**Provided entries**
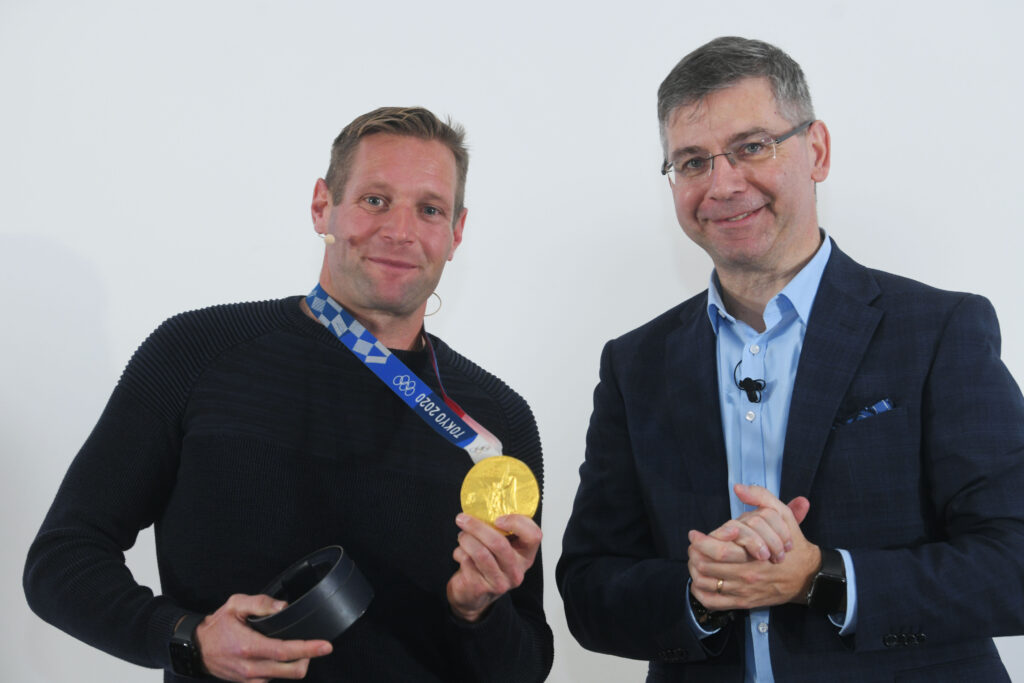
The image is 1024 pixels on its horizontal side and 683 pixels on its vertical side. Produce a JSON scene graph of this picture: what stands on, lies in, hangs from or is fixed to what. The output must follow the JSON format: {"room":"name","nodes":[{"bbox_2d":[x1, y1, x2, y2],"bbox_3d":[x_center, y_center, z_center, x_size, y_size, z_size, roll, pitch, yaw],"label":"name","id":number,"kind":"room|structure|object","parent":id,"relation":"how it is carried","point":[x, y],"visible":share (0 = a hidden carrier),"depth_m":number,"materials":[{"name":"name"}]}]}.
{"room":"event hall","nodes":[
{"label":"event hall","id":0,"kind":"room"},
{"bbox_2d":[0,0,1023,678],"bbox_3d":[0.106,-0.116,5.393,6.873,2.929,0.160,-1,-4,3],"label":"wall","id":1,"kind":"structure","parent":0,"point":[678,48],"depth_m":5.35,"materials":[{"name":"white paint"}]},
{"label":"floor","id":2,"kind":"structure","parent":0,"visible":0},
{"bbox_2d":[24,105,551,682],"bbox_3d":[-0.326,0.481,4.409,0.638,1.653,0.794,-1,-4,3],"label":"man","id":3,"kind":"object","parent":2,"relation":"on","point":[249,638],"visible":0.99,"depth_m":4.30},
{"bbox_2d":[246,547,373,642],"bbox_3d":[-0.300,0.387,4.076,0.196,0.136,0.186,4,-6,-44],"label":"medal case","id":4,"kind":"object","parent":3,"relation":"in","point":[301,620],"visible":0.77,"depth_m":4.01,"materials":[{"name":"black"}]},
{"bbox_2d":[317,232,334,246],"bbox_3d":[-0.311,-0.176,4.656,0.029,0.046,0.038,-1,-4,3],"label":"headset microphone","id":5,"kind":"object","parent":3,"relation":"attached to","point":[331,239],"visible":0.91,"depth_m":4.63,"materials":[{"name":"metal"}]},
{"bbox_2d":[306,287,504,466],"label":"medal ribbon","id":6,"kind":"object","parent":3,"relation":"hanging from","point":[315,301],"visible":0.46,"depth_m":4.55,"materials":[{"name":"blue fabric"}]},
{"bbox_2d":[557,37,1023,682],"bbox_3d":[0.476,0.436,4.540,0.671,1.816,0.770,-1,-4,3],"label":"man","id":7,"kind":"object","parent":2,"relation":"on","point":[676,122],"visible":0.99,"depth_m":4.41},
{"bbox_2d":[735,363,766,402],"bbox_3d":[0.388,0.075,4.514,0.059,0.062,0.121,-1,-4,3],"label":"lapel microphone","id":8,"kind":"object","parent":7,"relation":"attached to","point":[748,379],"visible":1,"depth_m":4.50,"materials":[{"name":"black plastic"}]}
]}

**What to do**
Send back every line of the listing exactly. Omit the images.

**Written response**
The image is 1024 pixels on its horizontal side and 683 pixels on its vertical side. Produce a JSON scene graph of this picture: what stands on, lies in, hangs from or is fixed to what. The output must follow the JSON format: {"room":"name","nodes":[{"bbox_2d":[x1, y1, x2, y2],"bbox_3d":[x_center, y_center, z_center, x_size, y_size, z_size, roll, pitch, yaw],"label":"name","id":number,"kind":"room|structure|object","parent":id,"relation":"how it is carried","point":[x, y],"visible":share (0 = a hidden carrier),"depth_m":number,"materials":[{"name":"name"}]}]}.
{"room":"event hall","nodes":[
{"label":"event hall","id":0,"kind":"room"},
{"bbox_2d":[0,0,1023,678],"bbox_3d":[0.106,-0.116,5.393,6.873,2.929,0.160,-1,-4,3],"label":"wall","id":1,"kind":"structure","parent":0,"point":[678,48],"depth_m":5.35,"materials":[{"name":"white paint"}]},
{"label":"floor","id":2,"kind":"structure","parent":0,"visible":0},
{"bbox_2d":[24,105,551,682],"bbox_3d":[-0.326,0.481,4.409,0.638,1.653,0.794,-1,-4,3],"label":"man","id":3,"kind":"object","parent":2,"relation":"on","point":[249,638],"visible":0.99,"depth_m":4.30},
{"bbox_2d":[246,547,373,642],"bbox_3d":[-0.300,0.387,4.076,0.196,0.136,0.186,4,-6,-44],"label":"medal case","id":4,"kind":"object","parent":3,"relation":"in","point":[301,620],"visible":0.77,"depth_m":4.01,"materials":[{"name":"black"}]},
{"bbox_2d":[317,232,334,246],"bbox_3d":[-0.311,-0.176,4.656,0.029,0.046,0.038,-1,-4,3],"label":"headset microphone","id":5,"kind":"object","parent":3,"relation":"attached to","point":[331,239],"visible":0.91,"depth_m":4.63,"materials":[{"name":"metal"}]},
{"bbox_2d":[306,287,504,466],"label":"medal ribbon","id":6,"kind":"object","parent":3,"relation":"hanging from","point":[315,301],"visible":0.46,"depth_m":4.55,"materials":[{"name":"blue fabric"}]},
{"bbox_2d":[557,37,1023,682],"bbox_3d":[0.476,0.436,4.540,0.671,1.816,0.770,-1,-4,3],"label":"man","id":7,"kind":"object","parent":2,"relation":"on","point":[676,122],"visible":0.99,"depth_m":4.41},
{"bbox_2d":[735,363,766,402],"bbox_3d":[0.388,0.075,4.514,0.059,0.062,0.121,-1,-4,3],"label":"lapel microphone","id":8,"kind":"object","parent":7,"relation":"attached to","point":[748,379],"visible":1,"depth_m":4.50,"materials":[{"name":"black plastic"}]}
]}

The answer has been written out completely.